- Born: Godwin Olusegun Kolawole Ajayi 29 May 1931 Ogun State, Nigeria
- Died: 31 March 2014 (aged 82) Reddington Hospital Lagos
- Education: London School of Economics
- Occupations: Lawyer, Advocate

= GOK Ajayi =

Nigerian lawyer (1931-2014)

Chief Godwin Olusegun Kolawole Ajayi, SAN (29 May 1931 – 31 March 2014) popularly known by his initials GOK Ajayi, was a prominent Nigerian lawyer.

==Early life==
Ajayi was born on 29 May 1931, at Ijebu Ode, a city in Ogun State southwestern Nigeria. He had his elementary education at Ijebu Ode Nursery School and St Saviours' School in Lagos state before he attended CMS Grammar School where he obtained the Cambridge School Certificate in 1948.
He went to the London School of Economics where he received a bachelor's degree in law.

==Law career==
Ajayi was called to the English bar in 1955 and the Nigerian bar in 1957. He was elevated to the rank of Senior Advocate of Nigeria in 1978, along with Chief Kehinde Sofola, Remi Fani-Kayode and Obafemi Awolowo, the national leader of the defunct Unity Party of Nigeria.

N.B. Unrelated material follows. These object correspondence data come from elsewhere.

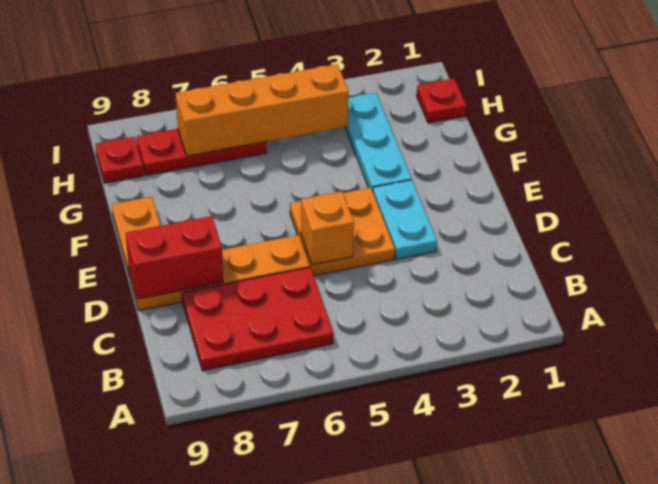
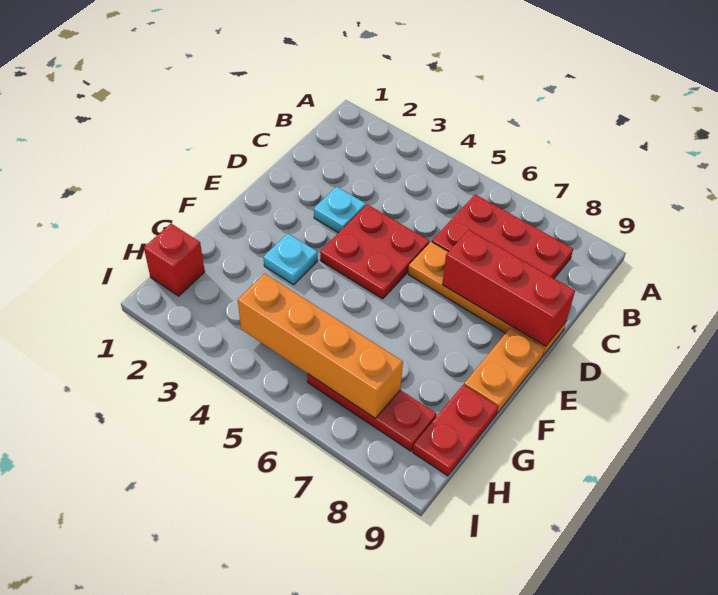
cyan plate D3:E3 level 1 -> cyan plate D3 level 1
orange plate D4:E5 level 1 -> red plate D4:E5 level 1
orange brick D5 level 2 -> none
red brick D8:D9 level 2 -> red brick D7:D9 level 2
cyan plate F3:H3 level 1 -> cyan plate F3 level 1
red plate H1 level 1 -> red brick H1 level 1
red plate H9 level 1 -> red plate G9:H9 level 1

He was the lawyer of the now-defunct Unity Party of Nigeria and Awolowo's solicitor in the Awolowo v. Shagari case on September 26, 1979, in which Chief Obafemi Awolowo's petition challenged the declaration of Shehu Shagari as the winner of the August 11, 1979, presidential election. The late Justice Kayode Eso, presided over the case.

He was Moshood Abiola's solicitor in the case of annulment of the June 12, 1993, presidential election.

Ajayi died on March 31, 2013, in the intensive care unit of Reddington Hospital in Lagos State.

His nephews include the actor O. T. Fagbenle, the film producer Luti Fagbenle and the music video producer Oladapo Fagbenle. A niece is the basketball player Temi Fagbenle.